AI governance checklist for small businesses
Small businesses do not need an enterprise bureaucracy. They need visibility into which AI tools are used, clear data rules, accountable review, and a schedule for checking that controls still work.
Why this is now an operating issue
AI adoption and AI governance are moving at different speeds. The US Federal Reserve reported firm-level adoption at roughly 18% by the end of 2025, while individual work use was substantially higher. That gap can indicate employee use that is not fully visible in company systems.
For cybersecurity, NIST has published small-business guidance based on the Cybersecurity Framework 2.0. The practical lesson is useful here: identify risk, assign responsibility, protect important information, detect problems, respond, and recover.

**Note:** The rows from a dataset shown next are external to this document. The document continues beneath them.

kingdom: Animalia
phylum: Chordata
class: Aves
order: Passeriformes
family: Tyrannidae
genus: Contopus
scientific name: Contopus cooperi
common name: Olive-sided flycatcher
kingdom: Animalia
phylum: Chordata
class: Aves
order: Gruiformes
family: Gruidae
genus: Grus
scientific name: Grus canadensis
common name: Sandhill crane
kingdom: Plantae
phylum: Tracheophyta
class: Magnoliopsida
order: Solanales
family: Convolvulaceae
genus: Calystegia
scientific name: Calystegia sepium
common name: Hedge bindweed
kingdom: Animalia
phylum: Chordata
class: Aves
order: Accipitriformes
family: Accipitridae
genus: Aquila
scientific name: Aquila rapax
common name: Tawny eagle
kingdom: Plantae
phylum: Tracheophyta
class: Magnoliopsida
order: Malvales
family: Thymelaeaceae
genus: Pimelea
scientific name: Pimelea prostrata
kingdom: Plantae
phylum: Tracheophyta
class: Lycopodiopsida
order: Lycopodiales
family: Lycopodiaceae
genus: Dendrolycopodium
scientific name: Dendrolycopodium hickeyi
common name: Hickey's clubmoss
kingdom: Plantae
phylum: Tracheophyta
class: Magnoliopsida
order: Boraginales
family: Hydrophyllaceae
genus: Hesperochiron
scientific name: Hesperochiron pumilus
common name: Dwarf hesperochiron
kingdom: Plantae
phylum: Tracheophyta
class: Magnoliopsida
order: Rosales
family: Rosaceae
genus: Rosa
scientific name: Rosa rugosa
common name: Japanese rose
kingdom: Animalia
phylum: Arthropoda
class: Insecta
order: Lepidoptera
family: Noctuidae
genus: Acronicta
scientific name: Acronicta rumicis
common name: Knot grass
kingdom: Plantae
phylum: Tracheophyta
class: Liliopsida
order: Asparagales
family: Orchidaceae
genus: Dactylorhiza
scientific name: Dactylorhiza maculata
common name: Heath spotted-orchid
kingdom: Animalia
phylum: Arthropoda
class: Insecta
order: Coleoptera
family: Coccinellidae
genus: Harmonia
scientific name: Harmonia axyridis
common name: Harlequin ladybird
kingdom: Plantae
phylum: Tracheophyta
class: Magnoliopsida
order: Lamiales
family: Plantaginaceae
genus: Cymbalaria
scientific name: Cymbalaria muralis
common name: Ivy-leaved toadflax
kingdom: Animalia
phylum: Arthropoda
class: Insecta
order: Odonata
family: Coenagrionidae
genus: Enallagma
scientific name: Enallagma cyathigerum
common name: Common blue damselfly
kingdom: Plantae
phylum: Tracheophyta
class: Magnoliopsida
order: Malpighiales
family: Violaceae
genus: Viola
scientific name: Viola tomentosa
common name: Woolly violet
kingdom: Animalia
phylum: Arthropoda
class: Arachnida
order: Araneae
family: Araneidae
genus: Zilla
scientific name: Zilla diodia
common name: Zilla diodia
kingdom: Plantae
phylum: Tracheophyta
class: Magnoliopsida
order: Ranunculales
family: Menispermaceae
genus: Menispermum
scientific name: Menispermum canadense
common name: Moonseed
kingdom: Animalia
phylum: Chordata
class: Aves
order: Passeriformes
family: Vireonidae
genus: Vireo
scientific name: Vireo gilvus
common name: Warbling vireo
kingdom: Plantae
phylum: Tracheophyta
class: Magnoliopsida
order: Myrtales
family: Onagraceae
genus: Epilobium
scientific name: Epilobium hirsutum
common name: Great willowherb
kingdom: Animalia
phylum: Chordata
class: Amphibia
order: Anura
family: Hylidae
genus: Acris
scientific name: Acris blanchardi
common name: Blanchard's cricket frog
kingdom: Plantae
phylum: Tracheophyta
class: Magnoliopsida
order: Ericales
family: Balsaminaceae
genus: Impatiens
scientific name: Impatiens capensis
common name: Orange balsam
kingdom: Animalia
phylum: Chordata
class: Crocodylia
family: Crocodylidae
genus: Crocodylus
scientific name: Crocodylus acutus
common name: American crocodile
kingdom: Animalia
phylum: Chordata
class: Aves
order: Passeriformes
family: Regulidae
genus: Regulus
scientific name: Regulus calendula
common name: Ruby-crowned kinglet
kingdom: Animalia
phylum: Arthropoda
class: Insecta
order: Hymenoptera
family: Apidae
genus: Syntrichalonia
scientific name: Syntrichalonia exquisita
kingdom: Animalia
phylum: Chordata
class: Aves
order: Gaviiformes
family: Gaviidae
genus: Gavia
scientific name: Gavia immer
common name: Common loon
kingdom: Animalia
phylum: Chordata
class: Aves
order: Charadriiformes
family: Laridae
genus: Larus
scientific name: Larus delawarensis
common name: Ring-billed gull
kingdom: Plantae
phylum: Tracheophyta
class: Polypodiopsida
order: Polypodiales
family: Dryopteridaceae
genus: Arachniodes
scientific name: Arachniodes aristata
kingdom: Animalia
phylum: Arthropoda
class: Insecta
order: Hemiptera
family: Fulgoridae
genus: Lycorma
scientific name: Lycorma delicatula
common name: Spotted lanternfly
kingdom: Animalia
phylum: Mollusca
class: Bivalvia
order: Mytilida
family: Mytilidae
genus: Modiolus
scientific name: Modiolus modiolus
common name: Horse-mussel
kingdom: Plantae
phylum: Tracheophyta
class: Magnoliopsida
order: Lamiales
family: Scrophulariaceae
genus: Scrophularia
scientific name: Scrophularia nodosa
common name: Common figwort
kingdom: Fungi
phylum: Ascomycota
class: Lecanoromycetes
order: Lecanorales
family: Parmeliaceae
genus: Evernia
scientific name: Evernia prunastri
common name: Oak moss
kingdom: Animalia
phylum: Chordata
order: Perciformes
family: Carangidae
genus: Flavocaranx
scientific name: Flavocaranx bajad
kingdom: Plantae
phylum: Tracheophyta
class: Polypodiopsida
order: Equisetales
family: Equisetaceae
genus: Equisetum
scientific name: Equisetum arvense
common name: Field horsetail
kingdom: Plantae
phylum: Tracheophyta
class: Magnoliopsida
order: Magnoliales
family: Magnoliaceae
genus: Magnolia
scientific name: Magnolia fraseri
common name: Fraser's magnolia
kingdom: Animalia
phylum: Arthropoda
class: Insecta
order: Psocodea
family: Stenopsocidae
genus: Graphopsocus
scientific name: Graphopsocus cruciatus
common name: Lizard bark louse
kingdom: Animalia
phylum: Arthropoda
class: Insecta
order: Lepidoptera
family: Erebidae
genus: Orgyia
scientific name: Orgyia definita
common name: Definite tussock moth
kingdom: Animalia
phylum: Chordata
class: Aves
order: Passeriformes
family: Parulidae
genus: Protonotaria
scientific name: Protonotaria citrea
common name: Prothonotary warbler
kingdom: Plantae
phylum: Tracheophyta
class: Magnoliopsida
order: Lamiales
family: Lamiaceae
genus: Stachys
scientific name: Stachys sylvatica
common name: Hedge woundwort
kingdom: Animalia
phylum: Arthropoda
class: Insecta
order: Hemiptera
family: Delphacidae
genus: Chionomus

The seven-control checklist
Create an AI tool register
Record each tool, business purpose, owner, data categories, users, contract, and next review date.
Define approved and prohibited data
State whether customer records, source code, credentials, financial data, health data, or confidential documents may enter each tool.
Assign accountable owners
Every approved tool and high-impact workflow needs a named business owner, technical owner, and escalation path.
Require human review
A person remains accountable before AI output reaches customers or affects hiring, finance, legal, safety, or security decisions.
Evaluate output quality
Test accuracy, unsupported claims, bias, prompt injection exposure, and failure handling against representative tasks.
Train staff
Explain approved tools, prohibited data, verification duties, incident reporting, and the limits of generated output.
Review every month
Tools, terms, models, integrations, and employee workflows change. Governance must be a recurring operating process.
What a risk score can and cannot do
A score can prioritise missing controls and show whether risk is moving up or down. It cannot certify legal compliance, prove that a tool is safe, or replace contractual, privacy, cybersecurity, and sector-specific review.